* _Problem to work on_: Copy each line of the listing below exactly and drop the images.

* _Stored data_:
□ □ □ □

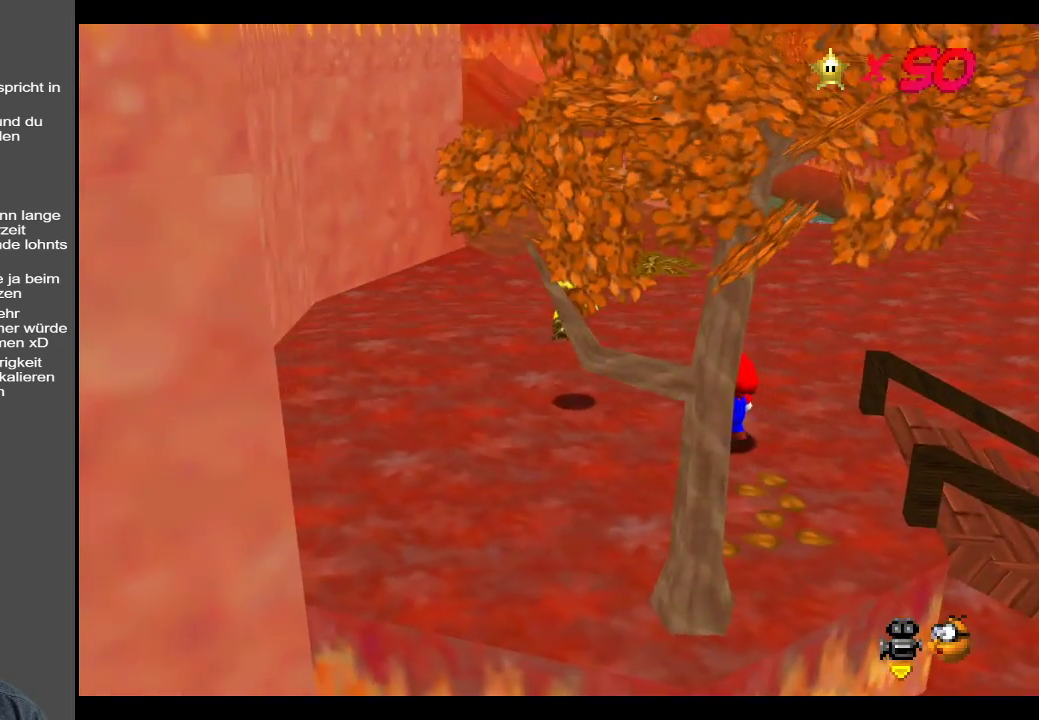
{"buttons": [], "left_stick": "up-left", "right_stick": "center", "events": [[300, "left_stick", "left"], [367, "left_stick", "up-left"]]}
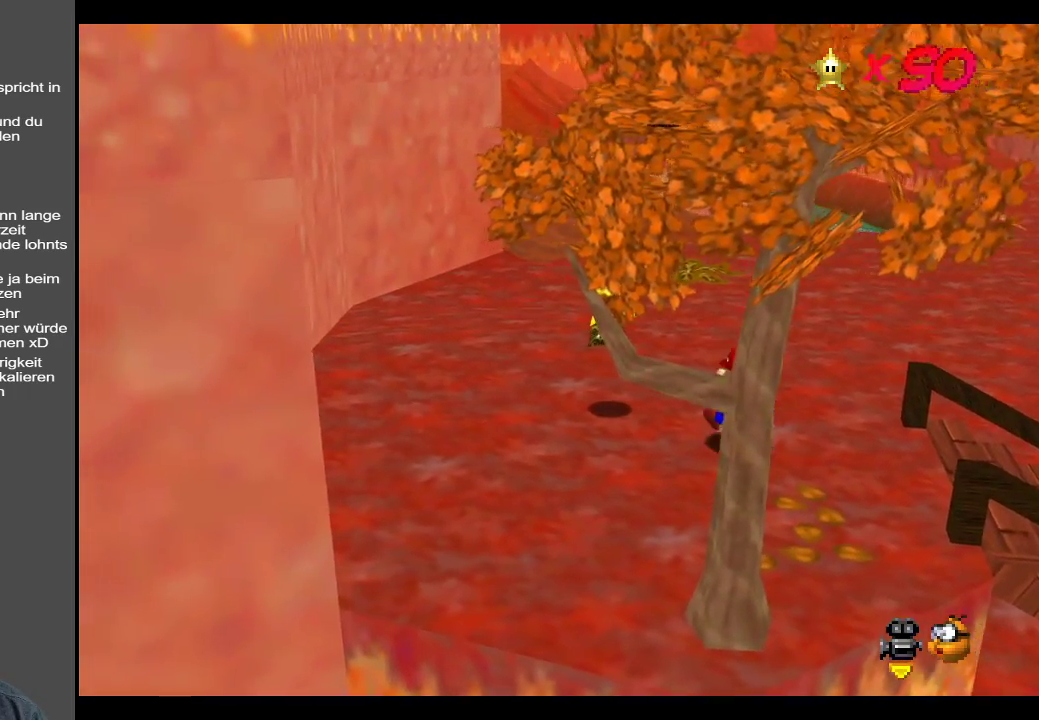
{"buttons": [], "left_stick": "down", "right_stick": "center", "events": [[183, "A", "down"], [333, "left_stick", "down-left"], [367, "A", "up"], [383, "left_stick", "down"]]}
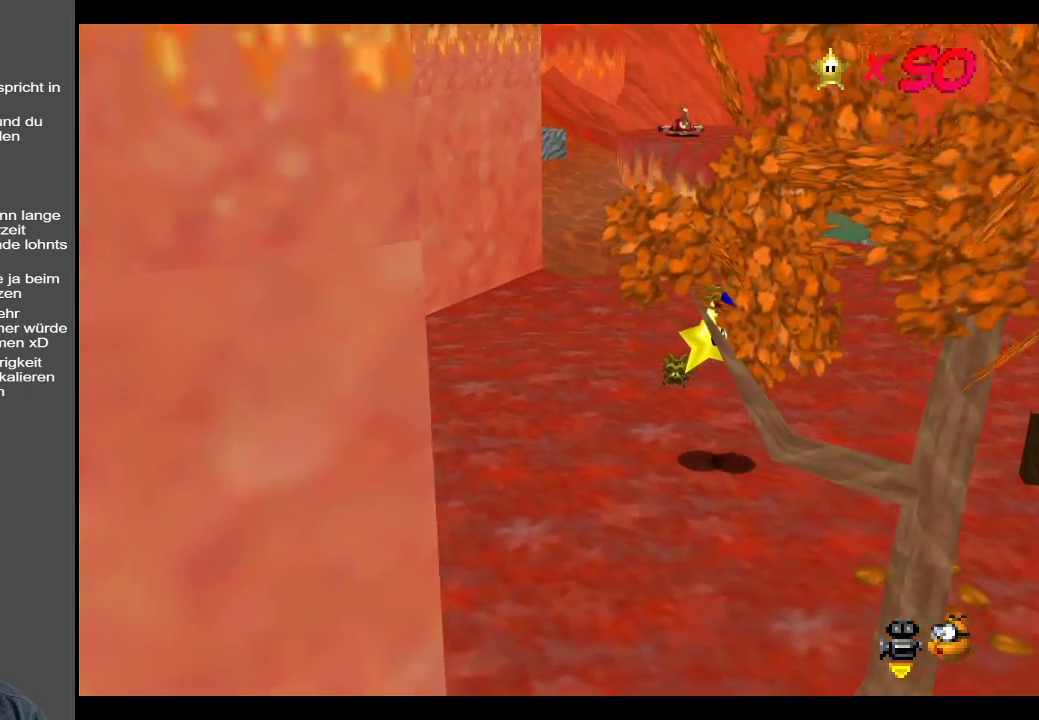
{"buttons": [], "left_stick": "center", "right_stick": "center", "events": [[67, "left_stick", "down-left"], [183, "left_stick", "center"]]}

□ □ □ □

* _Task output_:
{"buttons": [], "left_stick": "up-left", "right_stick": "center", "events": [[300, "left_stick", "left"], [367, "left_stick", "up-left"]]}
{"buttons": [], "left_stick": "down", "right_stick": "center", "events": [[183, "A", "down"], [333, "left_stick", "down-left"], [367, "A", "up"], [383, "left_stick", "down"]]}
{"buttons": [], "left_stick": "center", "right_stick": "center", "events": [[67, "left_stick", "down-left"], [183, "left_stick", "center"]]}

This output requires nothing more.